It’s 1925, and Joseph Grinnell and his colleagues are in the depths of northern California’s Lassen National Forest. Sunlight filters through the branches above as the group navigates through dense fir and pine trees in search of birds and mammals to collect for museum study. Then Grinnell stops—he spies a Cassin’s Vireo nest on a drooping cedar branch, and it contains pale, speckled eggs. He looks on for about 20 minutes, then takes out a notebook to record his observations. “Site about 10 yards from edge of willow bog,” he writes. “This nest was found partly built on the 15th, empty but seemingly completed on the 20th, now with four fresh or nearly fresh eggs (two of them) and female incubating.” He collects the nest and the mother and takes them back to the museum.
This style of taking thorough field notes, known as the “Grinnell” method, is now the international standard. Previously, natural-history collectors rarely bothered to take environmental observations as they gathered specimens for museums. But Grinnell, the founding director of the Museum of Vertebrate Zoology at the University of California, Berkeley, knew better. Even then he understood that his work’s future value likely lay in the detailed life-history notes he gathered and not the specimens themselves. “This value will not, however, be realized until the lapse of many years, possibly a century,” he wrote in a Popular Science article in 1910.
Grinnell, it turns out, was correct: His field notes, written in California between 1911 and 1940, are helping today’s scientists figure out how climate change is affecting the state’s wildlife—mammals in its deserts, and now birds nesting in its coasts and mountains, as documented in new research published this week.
Since 2003, scientists from the Museum of Vertebrate Zoology have resurveyed Grinnell’s study areas to collect data (not specimens) on bird species in California’s Coast Range and the Sierra Nevada. When the research team of ecologists and biologists compared their updated data with Grinnell’s, they saw that California’s birds now nest about a week (8.6 days) earlier on average. Over the same time period, daily maximum temperatures increased by over 1.8°F (1°C) across the state.

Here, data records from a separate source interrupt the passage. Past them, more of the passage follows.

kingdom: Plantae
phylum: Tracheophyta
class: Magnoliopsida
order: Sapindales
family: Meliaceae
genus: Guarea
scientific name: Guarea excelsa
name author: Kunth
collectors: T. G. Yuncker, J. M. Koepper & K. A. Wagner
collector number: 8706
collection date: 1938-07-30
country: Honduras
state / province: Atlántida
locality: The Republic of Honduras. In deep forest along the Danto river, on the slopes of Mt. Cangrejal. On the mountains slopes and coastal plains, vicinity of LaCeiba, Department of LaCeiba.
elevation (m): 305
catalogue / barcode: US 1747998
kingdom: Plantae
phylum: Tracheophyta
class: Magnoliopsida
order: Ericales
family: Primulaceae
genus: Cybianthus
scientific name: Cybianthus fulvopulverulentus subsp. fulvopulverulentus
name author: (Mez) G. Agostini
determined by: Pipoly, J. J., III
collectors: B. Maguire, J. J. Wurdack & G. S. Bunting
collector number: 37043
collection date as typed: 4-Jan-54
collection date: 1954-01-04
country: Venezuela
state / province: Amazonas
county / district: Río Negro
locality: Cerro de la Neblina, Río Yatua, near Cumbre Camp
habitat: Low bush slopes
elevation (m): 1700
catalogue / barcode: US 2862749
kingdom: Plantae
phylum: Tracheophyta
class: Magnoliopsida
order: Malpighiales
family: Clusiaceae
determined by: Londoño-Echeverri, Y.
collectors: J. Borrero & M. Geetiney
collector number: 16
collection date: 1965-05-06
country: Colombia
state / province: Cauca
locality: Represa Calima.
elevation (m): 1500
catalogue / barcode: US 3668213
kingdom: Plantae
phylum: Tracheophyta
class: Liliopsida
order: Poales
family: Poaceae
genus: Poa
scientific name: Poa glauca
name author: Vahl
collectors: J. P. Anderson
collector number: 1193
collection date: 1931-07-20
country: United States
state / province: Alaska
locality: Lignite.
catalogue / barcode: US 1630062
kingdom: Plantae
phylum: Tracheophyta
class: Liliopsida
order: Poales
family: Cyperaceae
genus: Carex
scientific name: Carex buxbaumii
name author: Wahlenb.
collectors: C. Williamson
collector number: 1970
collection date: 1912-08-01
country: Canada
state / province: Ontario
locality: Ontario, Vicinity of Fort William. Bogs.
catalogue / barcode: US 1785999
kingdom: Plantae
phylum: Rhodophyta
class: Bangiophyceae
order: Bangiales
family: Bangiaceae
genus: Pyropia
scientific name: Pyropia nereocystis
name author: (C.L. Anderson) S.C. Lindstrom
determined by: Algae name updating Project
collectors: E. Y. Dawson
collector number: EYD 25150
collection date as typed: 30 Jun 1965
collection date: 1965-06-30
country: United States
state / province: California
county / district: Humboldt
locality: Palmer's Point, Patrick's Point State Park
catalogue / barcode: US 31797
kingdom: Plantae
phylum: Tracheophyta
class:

This result matches what ecologists have seen in other species: The timing of natural events—what is known as phenology—is changing as global temperatures rise. They have noted advanced spring flowering, larval fishes appearing sooner in the year, and Whooping Cranes and other bird species taking earlier migratory flights.
It’s not yet known why organisms are shifting their schedules as temperatures warm, or whether it helps them. One possibility is that birds migrate and breed earlier so their chicks hatch right when temperature-sensitive foods like insects, flowers, or fruits become widely available. This has been documented in a variety of important, small-scale studies.
It’s not the only possible explanation, though. “What we realized is that, in fact, we should think about the temperature consequences of this shift [on birds] as well,” says Jacob Socolar, an ecologist at the University of Connecticut and lead author on the new paper. He noted that in California in June, when most birds breed, nesting one week earlier translated to 1°C cooler temperatures. That means that avian parents might effectively compensate for global warming by shifting their schedules.
“If a bird's range is limited by the hottest temperature on the hottest day in July, then it doesn't really matter if the birds shift a little earlier or later; it's still going to get super hot in the summer,” Socolar says. “What we wanted to know is: What about springtime temperatures affects the nestlings' experience?” He suspected that young chicks might be more sensitive to temperature than previously thought.
To see how warming temperatures affect baby-bird survival, Socolar and his team looked at more than 47,000 observations of nesting success (and failure) for 100-plus species around the continent collected by Project NestWatch, a community-science effort led by the Cornell Lab of Ornithology. The dataset seemed to confirm his hypothesis: Birds nesting in the cooler fringes of their typical range fledged more chicks as temperatures increased, while birds nesting in the warmer fringes lost more fledglings. “They are at the mercy of ambient-temperature conditions to some extent,” Socolar says.
“This study is important because it’s showing the mechanism of why this is happening. By the birds arriving earlier, they are able to nest in cooler conditions, which increases their nesting success,” says Richard Primack, a Boston University phenologist who was not involved in the study. But he notes that it doesn’t necessarily prove that chicks or their parents are stressed out by the heat. “The next logical step, to my mind, is that we really need studies of bird physiology to actually document why nesting success is lower. We don’t know whether it’s heat stress, lack of insects, or lack of water.”
Nesting earlier is just one way that birds can adapt to climate change. Many might move around the landscape to find suitable climates, as projected in Audubon's Birds and Climate Change Report—and, indeed, many species already are. “In choosing where and when to breed, birds need to simultaneously find a place and a time with good temperature as well as resources they need to support their nestlings,” Socolar says. Other studies have shown that parents can adjust their behavior, too, by spending more or less time incubating their eggs.
A century ago, Grinnell probably knew nothing about climate change. But today his attention to detail continues to bear fruit as scientists try to understand how birds and other wildlife are adapting to climate change. Each new finding from his field notes proves him right: That his work’s greatest value lies in its detailed metadata, and not in the specimens themselves.